Mercado da construção civil: cases de sucesso com a industrialização
Inovações e tecnologia aplicada ao mercado da construção civil devem ser mais que tendências: construtoras e incorporadoras já têm como colocar estas soluções em prática e começar a usufruir dos seus benefícios. Já existem ferramentas e sistemas que proporcionam processos mais eficientes e conectados em todas as etapas, do projeto a entrega do empreendimento.
Mostramos aqui no blog algumas destas novidades do setor, como o uso de diferentes recursos digitais como o BIM, plataformas marketplace para cotação e compra de suprimentos, e outras para gerenciamento de processos, além de outros métodos e que ajudam a otimizar toda a cadeia construtiva. Com eles, falamos em vantagens como:
- Integração das etapas;
- Modelagem e compatibilização de projetos;
- Cotação e compra de insumos de forma mais estratégica;
- Gerenciamento da obra de ponta a ponta com precisão e logística;
- Redução de custos, tempo e resíduos;
- Mais qualidade, segurança e sustentabilidade.
Apesar de já ter lido sobre estes benefícios, nada melhor do que saber como o mercado da construção civil está, na prática, contando com ganhos ao inovar e adotar novas estratégias. Por isso, vamos apresentar dois cases de sucesso: da Vitta Residencial e da Pacaembu Construtora, que optaram pela industrialização de componentes e boxes para instalações, melhorando a produtividade, a qualidade e a segurança; e reduzindo tempo, custos e desperdícios no canteiro de obras.

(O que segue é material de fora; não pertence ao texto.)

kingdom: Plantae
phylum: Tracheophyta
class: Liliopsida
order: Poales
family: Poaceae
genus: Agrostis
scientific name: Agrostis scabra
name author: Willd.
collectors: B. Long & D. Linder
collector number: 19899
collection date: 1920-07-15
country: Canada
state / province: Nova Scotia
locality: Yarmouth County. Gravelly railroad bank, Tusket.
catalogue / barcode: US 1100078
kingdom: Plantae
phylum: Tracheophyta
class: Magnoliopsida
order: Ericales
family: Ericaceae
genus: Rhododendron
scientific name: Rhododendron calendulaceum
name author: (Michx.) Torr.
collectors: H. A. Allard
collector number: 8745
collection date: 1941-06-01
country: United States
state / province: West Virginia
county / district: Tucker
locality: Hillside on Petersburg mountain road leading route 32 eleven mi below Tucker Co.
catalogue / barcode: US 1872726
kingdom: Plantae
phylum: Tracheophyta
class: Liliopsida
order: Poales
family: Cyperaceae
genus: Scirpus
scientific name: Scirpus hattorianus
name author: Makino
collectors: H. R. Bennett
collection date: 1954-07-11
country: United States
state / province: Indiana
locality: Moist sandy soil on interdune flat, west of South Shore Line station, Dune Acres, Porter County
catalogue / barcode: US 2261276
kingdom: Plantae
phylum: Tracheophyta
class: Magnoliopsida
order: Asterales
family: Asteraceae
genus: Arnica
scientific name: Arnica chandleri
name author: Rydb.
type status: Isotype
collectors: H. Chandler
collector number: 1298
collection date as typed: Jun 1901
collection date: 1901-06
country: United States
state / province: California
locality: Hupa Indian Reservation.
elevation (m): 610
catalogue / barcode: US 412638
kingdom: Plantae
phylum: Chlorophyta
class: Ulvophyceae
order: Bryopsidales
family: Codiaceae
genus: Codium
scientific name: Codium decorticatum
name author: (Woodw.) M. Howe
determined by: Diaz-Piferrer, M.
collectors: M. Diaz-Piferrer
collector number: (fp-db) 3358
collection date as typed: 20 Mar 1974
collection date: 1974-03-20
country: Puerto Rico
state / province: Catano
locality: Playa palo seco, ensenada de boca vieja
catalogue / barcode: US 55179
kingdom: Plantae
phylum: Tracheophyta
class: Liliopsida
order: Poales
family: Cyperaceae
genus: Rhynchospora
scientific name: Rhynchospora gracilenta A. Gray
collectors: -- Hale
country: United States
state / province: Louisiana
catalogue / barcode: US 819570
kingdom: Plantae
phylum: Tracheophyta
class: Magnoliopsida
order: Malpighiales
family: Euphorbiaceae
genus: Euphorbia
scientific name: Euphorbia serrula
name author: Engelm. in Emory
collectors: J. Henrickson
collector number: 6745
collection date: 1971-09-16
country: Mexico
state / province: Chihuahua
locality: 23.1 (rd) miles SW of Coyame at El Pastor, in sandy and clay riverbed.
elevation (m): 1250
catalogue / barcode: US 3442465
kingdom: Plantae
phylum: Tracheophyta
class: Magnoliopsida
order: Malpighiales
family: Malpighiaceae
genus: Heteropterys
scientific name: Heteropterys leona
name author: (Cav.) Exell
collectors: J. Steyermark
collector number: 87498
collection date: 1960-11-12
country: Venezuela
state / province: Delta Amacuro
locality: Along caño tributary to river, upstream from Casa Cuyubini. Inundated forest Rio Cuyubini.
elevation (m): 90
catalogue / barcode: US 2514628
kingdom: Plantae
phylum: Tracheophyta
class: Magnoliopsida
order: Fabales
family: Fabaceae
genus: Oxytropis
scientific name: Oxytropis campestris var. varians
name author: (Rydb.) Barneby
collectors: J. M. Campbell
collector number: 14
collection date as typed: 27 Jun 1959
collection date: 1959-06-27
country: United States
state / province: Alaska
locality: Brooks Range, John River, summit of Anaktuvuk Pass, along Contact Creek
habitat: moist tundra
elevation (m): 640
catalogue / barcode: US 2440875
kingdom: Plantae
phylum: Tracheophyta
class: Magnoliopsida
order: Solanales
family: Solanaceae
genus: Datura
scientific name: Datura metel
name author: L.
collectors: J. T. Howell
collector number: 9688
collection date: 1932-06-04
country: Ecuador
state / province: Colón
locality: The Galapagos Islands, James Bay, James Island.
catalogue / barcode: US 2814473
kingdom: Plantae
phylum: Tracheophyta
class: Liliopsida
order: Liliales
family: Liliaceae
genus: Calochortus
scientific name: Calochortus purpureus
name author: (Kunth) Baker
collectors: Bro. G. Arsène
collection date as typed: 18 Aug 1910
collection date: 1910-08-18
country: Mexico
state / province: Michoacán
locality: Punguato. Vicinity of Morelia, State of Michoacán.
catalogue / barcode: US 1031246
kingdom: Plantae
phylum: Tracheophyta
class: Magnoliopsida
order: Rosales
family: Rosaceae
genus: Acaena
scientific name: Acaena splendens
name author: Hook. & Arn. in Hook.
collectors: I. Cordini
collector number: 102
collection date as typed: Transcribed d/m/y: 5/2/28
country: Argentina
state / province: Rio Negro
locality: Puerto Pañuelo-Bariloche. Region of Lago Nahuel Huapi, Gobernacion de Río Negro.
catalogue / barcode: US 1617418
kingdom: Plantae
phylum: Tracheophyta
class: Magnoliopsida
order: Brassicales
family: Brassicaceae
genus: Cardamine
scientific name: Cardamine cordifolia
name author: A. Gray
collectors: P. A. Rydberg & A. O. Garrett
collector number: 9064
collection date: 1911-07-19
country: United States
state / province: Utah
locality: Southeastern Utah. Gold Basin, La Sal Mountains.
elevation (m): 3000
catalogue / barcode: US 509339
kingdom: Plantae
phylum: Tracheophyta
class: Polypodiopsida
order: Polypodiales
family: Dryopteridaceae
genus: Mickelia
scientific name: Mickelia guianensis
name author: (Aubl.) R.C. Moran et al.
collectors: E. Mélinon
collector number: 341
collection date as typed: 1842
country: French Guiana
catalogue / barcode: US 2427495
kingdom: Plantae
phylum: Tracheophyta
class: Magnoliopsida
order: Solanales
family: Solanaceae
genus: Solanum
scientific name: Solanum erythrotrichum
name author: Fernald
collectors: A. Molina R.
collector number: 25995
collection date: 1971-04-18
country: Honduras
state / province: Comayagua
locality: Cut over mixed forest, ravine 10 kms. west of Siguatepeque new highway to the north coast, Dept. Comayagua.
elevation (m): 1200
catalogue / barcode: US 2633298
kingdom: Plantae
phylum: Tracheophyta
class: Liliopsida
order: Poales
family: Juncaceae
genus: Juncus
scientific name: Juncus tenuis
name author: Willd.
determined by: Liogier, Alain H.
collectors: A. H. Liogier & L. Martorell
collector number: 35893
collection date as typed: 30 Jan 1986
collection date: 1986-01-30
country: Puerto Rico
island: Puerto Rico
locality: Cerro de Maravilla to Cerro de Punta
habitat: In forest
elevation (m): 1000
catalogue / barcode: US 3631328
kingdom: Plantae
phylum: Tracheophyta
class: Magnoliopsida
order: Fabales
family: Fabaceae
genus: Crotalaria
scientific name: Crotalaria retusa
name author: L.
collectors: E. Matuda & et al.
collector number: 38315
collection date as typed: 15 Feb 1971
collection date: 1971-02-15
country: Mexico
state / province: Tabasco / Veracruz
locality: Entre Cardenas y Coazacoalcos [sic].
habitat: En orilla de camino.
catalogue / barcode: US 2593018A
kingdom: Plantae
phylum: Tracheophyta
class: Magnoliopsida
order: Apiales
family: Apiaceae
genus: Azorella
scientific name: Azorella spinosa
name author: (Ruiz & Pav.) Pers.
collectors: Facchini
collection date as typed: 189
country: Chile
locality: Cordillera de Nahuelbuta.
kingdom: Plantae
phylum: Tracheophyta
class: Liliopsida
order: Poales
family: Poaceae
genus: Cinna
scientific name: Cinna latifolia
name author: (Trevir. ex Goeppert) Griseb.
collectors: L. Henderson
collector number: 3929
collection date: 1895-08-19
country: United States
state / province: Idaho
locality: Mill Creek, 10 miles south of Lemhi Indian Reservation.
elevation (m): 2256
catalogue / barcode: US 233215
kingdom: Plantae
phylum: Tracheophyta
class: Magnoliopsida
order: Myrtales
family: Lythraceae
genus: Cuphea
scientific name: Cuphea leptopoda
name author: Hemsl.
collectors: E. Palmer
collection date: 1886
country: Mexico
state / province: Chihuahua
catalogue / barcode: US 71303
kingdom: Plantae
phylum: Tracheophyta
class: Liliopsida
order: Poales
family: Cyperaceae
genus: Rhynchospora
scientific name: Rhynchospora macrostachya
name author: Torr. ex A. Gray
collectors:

Cases de sucesso no mercado da construção civil
Vitta Engenharia reduziu mão de obra para elétrica e hidráulica
Em pouco tempo utilizando o sistema construtivo com paredes de concreto, a Vitta Residencial Incorporadora e Construtora, que tem foco em moradias populares, já conseguiu ser mais eficiente, diminuindo o ciclo da obra, e mais sustentável, ao reduzir os resíduos oriundos dos processos da construção civil.
Aliado a este novo sistema construtivo, a empresa também está aplicando em suas obras estruturas prontas, pré-fabricadas, para a rede elétrica e hidráulica – fornecidas pela Ambar com a solução Polar. Com o sistema e a industrialização na montagem de peças, a Vitta reduziu em 20% a mão de obra utilizada nas instalações elétricas, e em 30% da mão de obra para instalações hidráulicas.
Segundo José Márcio, Diretor de Engenharia da construtora, os ganhos forma de eficiência, produtividade e houve redução de desperdício de materiais dentro do canteiro. “Com a montagem feita fora do canteiro, não é necessário ter a mesma quantidade de profissionais atuando nessas duas frentes de trabalho”, explica. Além disso, de acordo com ele, as soluções industrializadas e entregues prontas para aplicação têm um ganho de produtividade incomparável com o que se pode pensar de uma montagem dentro do canteiro de obras. “O processo é muito difícil de ser replicado ali na hora da construção do empreendimento”, destaca.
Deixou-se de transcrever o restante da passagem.